It’s no surprise to find the Daily Telegraph singing the praises of private medicine, but readers encouraged to take up the apparent bargain basement prices quoted in a January 25 article entitled ‘The five health treatments you should go private for’ are in for a rude awakening.

Top of the list is ‘hip and knee replacements:’ but while the NHS waiting times are indeed agonisingly long, it could take even longer to locate any private hospital in Britain willing to do a knee replacement for the Torygraph estimate of £950 to £2,500. The real figure is almost six times higher.

The Practice Plus group website, for example, explains that “as a guide price, you can expect to pay anything from £5,000-£15,000 for your knee surgery, while Private Healthcare UK puts the average cost of partial knee replacement at £11,106.

Costs of hernia repair are equally drastically underestimated by the Telegraph at between £300-£800, while the Best of Health website warns the typical cost is more than five times higher, between £2,390 & £4,406 (excluding initial consultation and prior diagnostic tests fees).

On cataract surgery, the Telegraph estimates costs between £838 and £2,445 excluding consultant fees, while the Laser Eye Surgery hub states that prices per eye are between £1,995 – £3,150 for standard monofocal lenses and £3,495-£4,100 for multifocal lenses.

The Torygraph hack, Abigail Buchanan, appears to have based her figures on a new, misleading calculator promoted by the Private Healthcare Information Network (PHIN).

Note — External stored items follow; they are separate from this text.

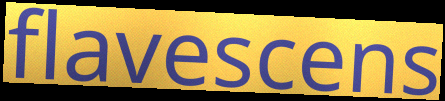
flavescens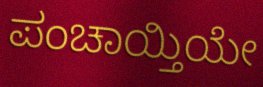
ಪಂಚಾಯ್ತಿಯೇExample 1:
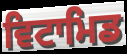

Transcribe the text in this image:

ਵਿਟਾਮਿਡ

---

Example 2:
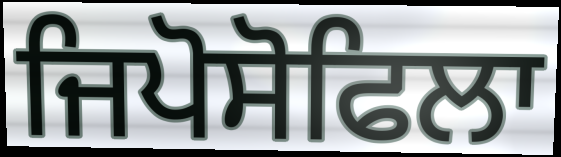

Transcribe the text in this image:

ਜਿਪੋਸੋਫਿਲਾ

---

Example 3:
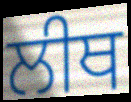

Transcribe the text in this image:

ਲੀਥ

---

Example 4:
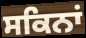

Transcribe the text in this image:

ਸਕਿਨਾਂ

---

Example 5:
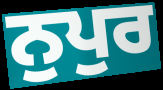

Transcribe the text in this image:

ਨੁਪੁਰ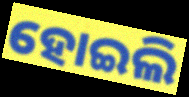
ହୋଇଲିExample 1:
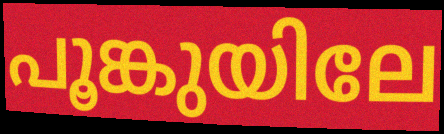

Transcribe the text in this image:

പൂങ്കുയിലേ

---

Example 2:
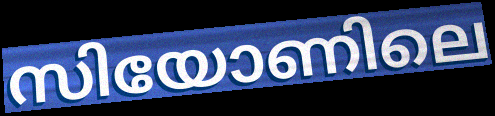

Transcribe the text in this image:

സിയോണിലെ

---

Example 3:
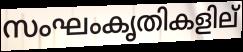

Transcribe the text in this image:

സംഘംകൃതികളില്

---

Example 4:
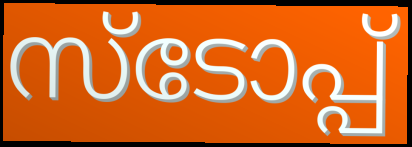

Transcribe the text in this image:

സ്ടോപ്പ്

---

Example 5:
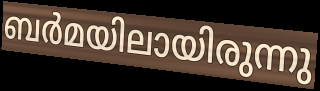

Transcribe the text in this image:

ബർമയിലായിരുന്നു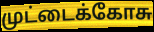
முட்டைக்கோசு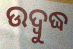
ଉଦ୍ବୁଦ୍ଧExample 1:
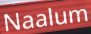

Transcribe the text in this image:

Naalum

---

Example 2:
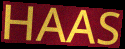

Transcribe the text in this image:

HAAS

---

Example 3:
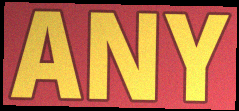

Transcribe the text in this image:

ANY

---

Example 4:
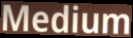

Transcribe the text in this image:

Medium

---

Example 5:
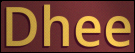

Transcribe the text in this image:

DheeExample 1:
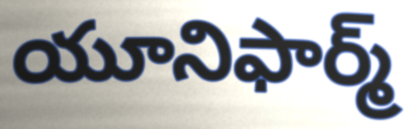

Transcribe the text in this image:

యూనిఫార్మ్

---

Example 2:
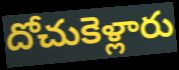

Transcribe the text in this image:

దోచుకెళ్లారు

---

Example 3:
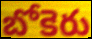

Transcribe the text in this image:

బోకెరు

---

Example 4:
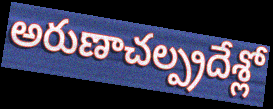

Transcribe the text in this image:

అరుణాచల్ప్రదేశ్లో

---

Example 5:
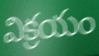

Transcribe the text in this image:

విక్రయంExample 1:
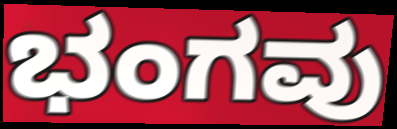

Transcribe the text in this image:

ಭಂಗವು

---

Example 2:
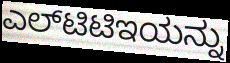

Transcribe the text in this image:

ಎಲ್‌ಟಿಟಿಇಯನ್ನು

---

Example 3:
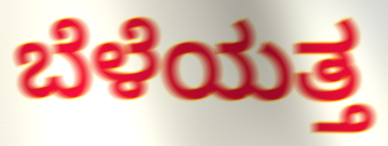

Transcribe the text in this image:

ಬೆಳೆಯತ್ತ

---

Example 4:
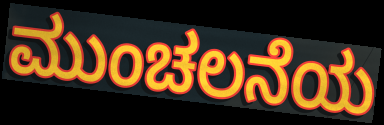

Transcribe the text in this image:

ಮುಂಚಲನೆಯ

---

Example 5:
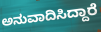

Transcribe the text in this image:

ಅನುವಾದಿಸಿದ್ದಾರೆ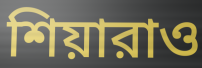
শিয়ারাও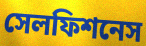
সেলফিশনেসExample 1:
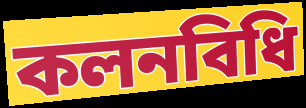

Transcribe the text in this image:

কলনবিধি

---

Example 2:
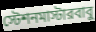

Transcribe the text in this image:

স্টেশনমাস্টারবাবু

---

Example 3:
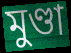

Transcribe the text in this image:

মুণ্ডা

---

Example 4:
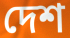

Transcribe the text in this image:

দেশ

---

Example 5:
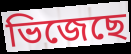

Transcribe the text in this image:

ভিজেছে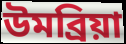
উমব্রিয়াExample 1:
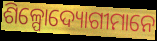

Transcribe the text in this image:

ଶିଳ୍ପୋଦ୍ୟୋଗୀମାନେ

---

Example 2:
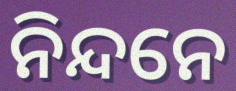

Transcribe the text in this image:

ନିନ୍ଦନେ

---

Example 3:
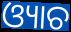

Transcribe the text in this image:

ଓ୍ୟାଚ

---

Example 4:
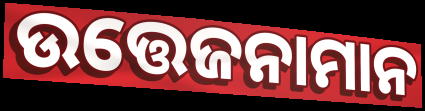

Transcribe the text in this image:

ଉତ୍ତେଜନାମାନ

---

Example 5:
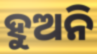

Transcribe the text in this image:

ହୁଅନି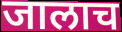
जालाचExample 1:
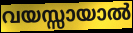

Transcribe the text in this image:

വയസ്സായാൽ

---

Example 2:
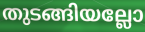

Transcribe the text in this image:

തുടങ്ങിയല്ലോ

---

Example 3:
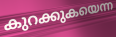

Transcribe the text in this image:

കുറക്കുകയെന്ന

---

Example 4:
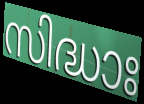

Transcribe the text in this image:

സിദ്ധാഃ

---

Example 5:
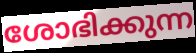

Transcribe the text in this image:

ശോഭിക്കുന്നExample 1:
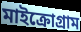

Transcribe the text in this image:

মাইক্রোগ্রাম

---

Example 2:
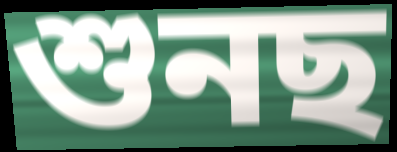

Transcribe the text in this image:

শুনছ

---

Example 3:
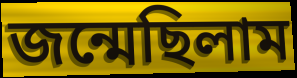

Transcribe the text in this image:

জন্মেছিলাম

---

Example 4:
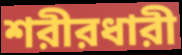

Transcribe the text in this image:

শরীরধারী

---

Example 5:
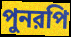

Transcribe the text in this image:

পুনরপি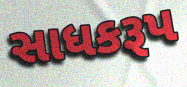
સાધકરૂપ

It’s not clear how this outfit, which solely exists to drum up trade for private hospitals, could have got the figures so wildly wrong: but perhaps they are desperate to see some uplift in the stubbornly static numbers of people seeking private hospital care.

Back in December the PHIN published figures for the second quarter of 2022/23 which showed only the most marginal increase in numbers of private operations since 2019, despite the massive increase in numbers stuck on NHS waiting lists.

Right wing newspapers (and some confused left wing campaigners) seized upon the 33% increase in numbers of “self-pay” patients being treated in Britain’s mostly tiny private hospitals: but they have ignored two other important facts.

One was that the 33% increase was from a very low base, so in fact only added 17,000 extra patients to just 50,000 self-pay punters in the same period in 2019. The other was that there has been a corresponding drop in numbers of insured patients – leaving the total almost unchanged.

It’s also worth noting that almost half (47%) of the self-pay patients were in just three regions (London, the South East and South West) where the private hospitals are most concentrated.

The reality seems to be that many people stuck on NHS queues are either waiting for treatment the private sector doesn’t offer, or unable to pay the much higher costs of private treatment than the PHIN wants people to know about.

Whatever the reason, the private sector is clearly not booming or expanding that much, and the real statistics underline how vital the NHS is, and what good value it represents, especially for the Torygraph’s many older readers.